- _ACTIVITY_
Rewrite the data below so that every occurrence of "Mavjud emas" becomes "Sotuvda yo'q", with everything else left unchanged.

[Dataset entries]

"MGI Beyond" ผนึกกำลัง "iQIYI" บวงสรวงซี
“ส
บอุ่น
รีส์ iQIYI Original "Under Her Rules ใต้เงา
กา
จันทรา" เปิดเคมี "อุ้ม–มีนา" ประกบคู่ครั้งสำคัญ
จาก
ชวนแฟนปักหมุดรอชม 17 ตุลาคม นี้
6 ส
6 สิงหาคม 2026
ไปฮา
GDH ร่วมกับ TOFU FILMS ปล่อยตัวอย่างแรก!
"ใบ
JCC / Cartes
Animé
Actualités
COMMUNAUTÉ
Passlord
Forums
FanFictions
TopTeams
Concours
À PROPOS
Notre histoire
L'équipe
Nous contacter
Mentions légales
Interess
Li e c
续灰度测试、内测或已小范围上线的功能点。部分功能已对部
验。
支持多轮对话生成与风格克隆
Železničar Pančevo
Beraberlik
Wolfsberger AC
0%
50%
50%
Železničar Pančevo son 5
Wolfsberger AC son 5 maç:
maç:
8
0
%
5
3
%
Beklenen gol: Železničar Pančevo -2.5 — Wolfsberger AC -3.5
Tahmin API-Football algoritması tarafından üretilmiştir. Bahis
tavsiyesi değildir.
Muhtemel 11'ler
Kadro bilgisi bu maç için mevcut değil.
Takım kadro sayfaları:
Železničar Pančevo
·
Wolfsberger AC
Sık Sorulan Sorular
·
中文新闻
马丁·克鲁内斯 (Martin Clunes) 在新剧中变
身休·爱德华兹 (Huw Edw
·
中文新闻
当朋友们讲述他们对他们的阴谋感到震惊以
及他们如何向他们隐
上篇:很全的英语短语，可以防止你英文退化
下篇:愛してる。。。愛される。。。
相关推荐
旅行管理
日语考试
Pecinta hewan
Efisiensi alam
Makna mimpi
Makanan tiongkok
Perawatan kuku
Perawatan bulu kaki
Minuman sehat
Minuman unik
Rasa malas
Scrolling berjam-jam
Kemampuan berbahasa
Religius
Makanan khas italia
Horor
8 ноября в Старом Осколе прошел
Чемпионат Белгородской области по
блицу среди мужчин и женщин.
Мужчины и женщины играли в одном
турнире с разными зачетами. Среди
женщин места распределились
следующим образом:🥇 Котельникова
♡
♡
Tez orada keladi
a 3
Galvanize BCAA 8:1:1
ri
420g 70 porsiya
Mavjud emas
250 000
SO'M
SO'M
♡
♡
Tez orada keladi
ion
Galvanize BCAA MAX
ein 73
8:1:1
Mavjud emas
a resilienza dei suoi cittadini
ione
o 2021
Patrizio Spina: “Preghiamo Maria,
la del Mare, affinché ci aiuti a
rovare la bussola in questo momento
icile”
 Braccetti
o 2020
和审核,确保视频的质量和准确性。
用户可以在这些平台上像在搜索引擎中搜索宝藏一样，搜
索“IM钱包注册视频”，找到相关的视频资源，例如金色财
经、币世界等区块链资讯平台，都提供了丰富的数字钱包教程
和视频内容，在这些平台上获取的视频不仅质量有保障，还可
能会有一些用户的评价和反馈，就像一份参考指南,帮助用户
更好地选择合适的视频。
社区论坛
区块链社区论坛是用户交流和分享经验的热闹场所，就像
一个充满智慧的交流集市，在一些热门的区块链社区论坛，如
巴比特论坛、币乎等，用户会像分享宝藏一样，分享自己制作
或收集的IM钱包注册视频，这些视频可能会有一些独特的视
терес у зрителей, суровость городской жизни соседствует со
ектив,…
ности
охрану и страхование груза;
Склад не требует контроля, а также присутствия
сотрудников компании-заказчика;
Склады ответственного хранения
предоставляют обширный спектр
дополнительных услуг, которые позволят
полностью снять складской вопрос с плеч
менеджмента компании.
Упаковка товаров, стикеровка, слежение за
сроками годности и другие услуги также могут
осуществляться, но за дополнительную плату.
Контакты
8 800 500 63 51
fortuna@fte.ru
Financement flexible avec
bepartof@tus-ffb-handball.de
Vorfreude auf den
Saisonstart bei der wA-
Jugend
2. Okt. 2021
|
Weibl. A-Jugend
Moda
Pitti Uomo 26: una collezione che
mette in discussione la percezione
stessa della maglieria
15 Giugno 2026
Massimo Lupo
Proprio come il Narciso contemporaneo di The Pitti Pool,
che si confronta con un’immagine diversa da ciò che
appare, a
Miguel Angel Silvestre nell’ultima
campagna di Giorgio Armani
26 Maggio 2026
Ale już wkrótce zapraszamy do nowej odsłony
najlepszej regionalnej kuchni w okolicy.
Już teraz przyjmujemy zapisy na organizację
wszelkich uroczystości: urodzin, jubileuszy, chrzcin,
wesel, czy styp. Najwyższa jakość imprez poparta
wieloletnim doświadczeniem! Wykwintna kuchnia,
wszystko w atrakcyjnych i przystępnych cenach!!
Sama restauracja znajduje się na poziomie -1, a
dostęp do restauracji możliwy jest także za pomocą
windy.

- _EXERCISE OUTPUT_
"MGI Beyond" ผนึกกำลัง "iQIYI" บวงสรวงซี
“ส
บอุ่น
รีส์ iQIYI Original "Under Her Rules ใต้เงา
กา
จันทรา" เปิดเคมี "อุ้ม–มีนา" ประกบคู่ครั้งสำคัญ
จาก
ชวนแฟนปักหมุดรอชม 17 ตุลาคม นี้
6 ส
6 สิงหาคม 2026
ไปฮา
GDH ร่วมกับ TOFU FILMS ปล่อยตัวอย่างแรก!
"ใบ
JCC / Cartes
Animé
Actualités
COMMUNAUTÉ
Passlord
Forums
FanFictions
TopTeams
Concours
À PROPOS
Notre histoire
L'équipe
Nous contacter
Mentions légales
Interess
Li e c
续灰度测试、内测或已小范围上线的功能点。部分功能已对部
验。
支持多轮对话生成与风格克隆
Železničar Pančevo
Beraberlik
Wolfsberger AC
0%
50%
50%
Železničar Pančevo son 5
Wolfsberger AC son 5 maç:
maç:
8
0
%
5
3
%
Beklenen gol: Železničar Pančevo -2.5 — Wolfsberger AC -3.5
Tahmin API-Football algoritması tarafından üretilmiştir. Bahis
tavsiyesi değildir.
Muhtemel 11'ler
Kadro bilgisi bu maç için mevcut değil.
Takım kadro sayfaları:
Železničar Pančevo
·
Wolfsberger AC
Sık Sorulan Sorular
·
中文新闻
马丁·克鲁内斯 (Martin Clunes) 在新剧中变
身休·爱德华兹 (Huw Edw
·
中文新闻
当朋友们讲述他们对他们的阴谋感到震惊以
及他们如何向他们隐
上篇:很全的英语短语，可以防止你英文退化
下篇:愛してる。。。愛される。。。
相关推荐
旅行管理
日语考试
Pecinta hewan
Efisiensi alam
Makna mimpi
Makanan tiongkok
Perawatan kuku
Perawatan bulu kaki
Minuman sehat
Minuman unik
Rasa malas
Scrolling berjam-jam
Kemampuan berbahasa
Religius
Makanan khas italia
Horor
8 ноября в Старом Осколе прошел
Чемпионат Белгородской области по
блицу среди мужчин и женщин.
Мужчины и женщины играли в одном
турнире с разными зачетами. Среди
женщин места распределились
следующим образом:🥇 Котельникова
♡
♡
Tez orada keladi
a 3
Galvanize BCAA 8:1:1
ri
420g 70 porsiya
Sotuvda yo'q
250 000
SO'M
SO'M
♡
♡
Tez orada keladi
ion
Galvanize BCAA MAX
ein 73
8:1:1
Sotuvda yo'q
a resilienza dei suoi cittadini
ione
o 2021
Patrizio Spina: “Preghiamo Maria,
la del Mare, affinché ci aiuti a
rovare la bussola in questo momento
icile”
 Braccetti
o 2020
和审核,确保视频的质量和准确性。
用户可以在这些平台上像在搜索引擎中搜索宝藏一样，搜
索“IM钱包注册视频”，找到相关的视频资源，例如金色财
经、币世界等区块链资讯平台，都提供了丰富的数字钱包教程
和视频内容，在这些平台上获取的视频不仅质量有保障，还可
能会有一些用户的评价和反馈，就像一份参考指南,帮助用户
更好地选择合适的视频。
社区论坛
区块链社区论坛是用户交流和分享经验的热闹场所，就像
一个充满智慧的交流集市，在一些热门的区块链社区论坛，如
巴比特论坛、币乎等，用户会像分享宝藏一样，分享自己制作
或收集的IM钱包注册视频，这些视频可能会有一些独特的视
терес у зрителей, суровость городской жизни соседствует со
ектив,…
ности
охрану и страхование груза;
Склад не требует контроля, а также присутствия
сотрудников компании-заказчика;
Склады ответственного хранения
предоставляют обширный спектр
дополнительных услуг, которые позволят
полностью снять складской вопрос с плеч
менеджмента компании.
Упаковка товаров, стикеровка, слежение за
сроками годности и другие услуги также могут
осуществляться, но за дополнительную плату.
Контакты
8 800 500 63 51
fortuna@fte.ru
Financement flexible avec
bepartof@tus-ffb-handball.de
Vorfreude auf den
Saisonstart bei der wA-
Jugend
2. Okt. 2021
|
Weibl. A-Jugend
Moda
Pitti Uomo 26: una collezione che
mette in discussione la percezione
stessa della maglieria
15 Giugno 2026
Massimo Lupo
Proprio come il Narciso contemporaneo di The Pitti Pool,
che si confronta con un’immagine diversa da ciò che
appare, a
Miguel Angel Silvestre nell’ultima
campagna di Giorgio Armani
26 Maggio 2026
Ale już wkrótce zapraszamy do nowej odsłony
najlepszej regionalnej kuchni w okolicy.
Już teraz przyjmujemy zapisy na organizację
wszelkich uroczystości: urodzin, jubileuszy, chrzcin,
wesel, czy styp. Najwyższa jakość imprez poparta
wieloletnim doświadczeniem! Wykwintna kuchnia,
wszystko w atrakcyjnych i przystępnych cenach!!
Sama restauracja znajduje się na poziomie -1, a
dostęp do restauracji możliwy jest także za pomocą
windy.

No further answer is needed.